**Activity**
Pull every line containing "ankle" from the data.

**Record set**
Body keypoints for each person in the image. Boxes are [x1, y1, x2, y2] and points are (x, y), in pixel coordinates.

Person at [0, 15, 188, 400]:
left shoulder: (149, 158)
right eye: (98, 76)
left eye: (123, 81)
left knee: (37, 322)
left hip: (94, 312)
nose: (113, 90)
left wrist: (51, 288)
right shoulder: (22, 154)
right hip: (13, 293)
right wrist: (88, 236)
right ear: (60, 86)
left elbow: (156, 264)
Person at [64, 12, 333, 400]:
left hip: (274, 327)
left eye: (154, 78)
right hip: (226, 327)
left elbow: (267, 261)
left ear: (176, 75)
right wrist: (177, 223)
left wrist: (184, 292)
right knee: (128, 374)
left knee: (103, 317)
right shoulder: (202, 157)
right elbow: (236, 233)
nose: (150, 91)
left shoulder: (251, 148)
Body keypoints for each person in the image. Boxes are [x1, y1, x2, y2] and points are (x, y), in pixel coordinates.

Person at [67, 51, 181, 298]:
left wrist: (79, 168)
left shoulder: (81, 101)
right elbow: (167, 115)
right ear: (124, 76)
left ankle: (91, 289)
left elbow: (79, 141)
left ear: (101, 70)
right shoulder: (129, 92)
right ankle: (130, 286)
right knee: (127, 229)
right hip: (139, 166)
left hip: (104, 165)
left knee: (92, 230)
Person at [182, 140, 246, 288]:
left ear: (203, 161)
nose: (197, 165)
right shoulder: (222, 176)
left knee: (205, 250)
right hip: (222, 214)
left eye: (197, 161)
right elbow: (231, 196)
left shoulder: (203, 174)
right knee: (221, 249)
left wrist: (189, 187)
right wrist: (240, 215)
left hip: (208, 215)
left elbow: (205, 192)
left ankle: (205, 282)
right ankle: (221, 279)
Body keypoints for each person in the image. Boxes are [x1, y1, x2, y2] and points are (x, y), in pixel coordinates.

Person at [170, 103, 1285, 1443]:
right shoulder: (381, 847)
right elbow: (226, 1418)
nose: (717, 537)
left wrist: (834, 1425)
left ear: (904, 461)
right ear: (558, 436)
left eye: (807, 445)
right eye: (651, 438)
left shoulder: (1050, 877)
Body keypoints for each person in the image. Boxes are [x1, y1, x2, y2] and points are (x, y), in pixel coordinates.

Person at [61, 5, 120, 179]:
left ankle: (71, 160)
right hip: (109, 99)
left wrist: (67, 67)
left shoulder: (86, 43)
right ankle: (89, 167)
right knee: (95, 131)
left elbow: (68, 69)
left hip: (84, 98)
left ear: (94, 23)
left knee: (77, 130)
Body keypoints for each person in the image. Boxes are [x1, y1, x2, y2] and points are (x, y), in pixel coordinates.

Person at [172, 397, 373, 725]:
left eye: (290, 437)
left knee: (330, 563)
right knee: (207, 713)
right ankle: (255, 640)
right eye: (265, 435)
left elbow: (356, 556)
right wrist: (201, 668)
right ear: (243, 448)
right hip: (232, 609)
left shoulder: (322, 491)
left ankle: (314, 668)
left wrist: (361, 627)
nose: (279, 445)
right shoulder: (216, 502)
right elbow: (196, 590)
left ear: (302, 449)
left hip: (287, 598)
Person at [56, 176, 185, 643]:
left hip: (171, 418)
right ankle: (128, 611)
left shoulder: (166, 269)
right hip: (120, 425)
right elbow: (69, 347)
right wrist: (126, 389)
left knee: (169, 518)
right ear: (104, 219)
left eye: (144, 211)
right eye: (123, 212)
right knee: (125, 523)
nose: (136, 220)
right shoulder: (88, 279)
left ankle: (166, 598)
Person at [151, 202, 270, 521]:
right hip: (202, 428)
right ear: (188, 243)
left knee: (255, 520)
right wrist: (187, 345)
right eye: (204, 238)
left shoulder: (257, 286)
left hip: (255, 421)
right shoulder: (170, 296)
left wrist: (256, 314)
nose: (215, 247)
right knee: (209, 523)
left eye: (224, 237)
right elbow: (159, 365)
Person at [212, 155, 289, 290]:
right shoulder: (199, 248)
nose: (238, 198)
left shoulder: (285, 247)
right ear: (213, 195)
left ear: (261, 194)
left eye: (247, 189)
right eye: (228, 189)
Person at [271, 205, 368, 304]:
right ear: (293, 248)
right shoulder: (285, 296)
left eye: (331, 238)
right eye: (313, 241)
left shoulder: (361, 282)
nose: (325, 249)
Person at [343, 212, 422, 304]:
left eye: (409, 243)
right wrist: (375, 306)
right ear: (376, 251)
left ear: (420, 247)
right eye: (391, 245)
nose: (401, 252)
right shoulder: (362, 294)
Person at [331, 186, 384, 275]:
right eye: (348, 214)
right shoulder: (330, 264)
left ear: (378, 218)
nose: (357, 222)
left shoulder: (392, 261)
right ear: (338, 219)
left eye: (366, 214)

**Completed exercise**
left ankle: (91, 289)
right ankle: (130, 286)
left ankle: (205, 282)
right ankle: (221, 279)
left ankle: (71, 160)
right ankle: (89, 167)
right ankle: (255, 640)
left ankle: (314, 668)
right ankle: (128, 611)
left ankle: (166, 598)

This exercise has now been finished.